Background: The existence and role of intrinsic cholinergic cells in the cerebral cortex is controversial, because of their variable localization and morphology in different mammalian species. We have applied choline acetyltransferase (ChAT) immunocytochemistry to study the distribution of cholinergic neurons in the murine cerebral cortex, in the adult and during postnatal development. For more precise neurochemical identification of these neurons, the possible colocalization of ChAT with different markers of cortical neuronal populations has been analyzed by confocal microscopy. This method was also used to verify the relationship between cholinergic cells and cortical microvessels.
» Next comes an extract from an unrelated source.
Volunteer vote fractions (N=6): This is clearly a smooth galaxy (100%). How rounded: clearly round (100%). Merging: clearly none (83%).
Results: ChAT positive cells appeared at the end of the first postnatal week. Their density dramatically increased at the beginning of the second postnatal week, during which it remained higher than in perinatal and adult stages. In the adult neocortex, cholinergic neurons were particularly expressed in the somatosensory area, although their density was also significant in visual and auditory areas. ChAT positive cells tended to be scarce in other regions. They were mainly localized in the supragranular layers and displayed a fusiform/bipolar morphology. The colocalization of ChAT with pyramidal neuron markers was negligible. On the other hand, more than half of the cholinergic neurons contained calretinin, but none of them expressed parvalbumin or calbindin. However, only a fraction of the ChAT positive cells during development and very few in adulthood turned out to be GABAergic, as judged from expression of GABA and its biosynthetic enzymes GAD67/65. Consistently, ChAT showed no localization with interneurons expressing green fluorescent protein under control of the GAD67 promoter in the adult neocortex. Finally, the cortical cholinergic cells often showed close association with the microvessel walls, as identified with the gliovascular marker aquaporin 4, supporting previous hypotheses on the role of cholinergic cells in modulating the cortical microcirculation.
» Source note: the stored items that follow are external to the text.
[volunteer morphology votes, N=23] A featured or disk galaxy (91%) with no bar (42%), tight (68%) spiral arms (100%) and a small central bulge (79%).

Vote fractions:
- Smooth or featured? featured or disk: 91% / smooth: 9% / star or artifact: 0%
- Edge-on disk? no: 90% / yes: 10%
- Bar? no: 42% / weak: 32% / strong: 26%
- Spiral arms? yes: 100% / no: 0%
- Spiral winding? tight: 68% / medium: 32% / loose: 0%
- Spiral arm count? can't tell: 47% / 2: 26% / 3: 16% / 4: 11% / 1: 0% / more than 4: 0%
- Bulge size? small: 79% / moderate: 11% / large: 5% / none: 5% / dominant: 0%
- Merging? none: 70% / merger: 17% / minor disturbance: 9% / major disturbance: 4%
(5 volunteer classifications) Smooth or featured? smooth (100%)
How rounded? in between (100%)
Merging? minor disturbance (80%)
Conclusion: Our results show that the development of the intracortical cholinergic system accompanies the cortical rearrangements during the second postnatal week, a crucial stage for the establishment of cortical cytoarchitecture and for synaptogenesis. Although intrinsic ChAT positive cells usually expressed calretinin, they displayed a variable GABAergic phenotype depending on marker and on cortical developmental stage.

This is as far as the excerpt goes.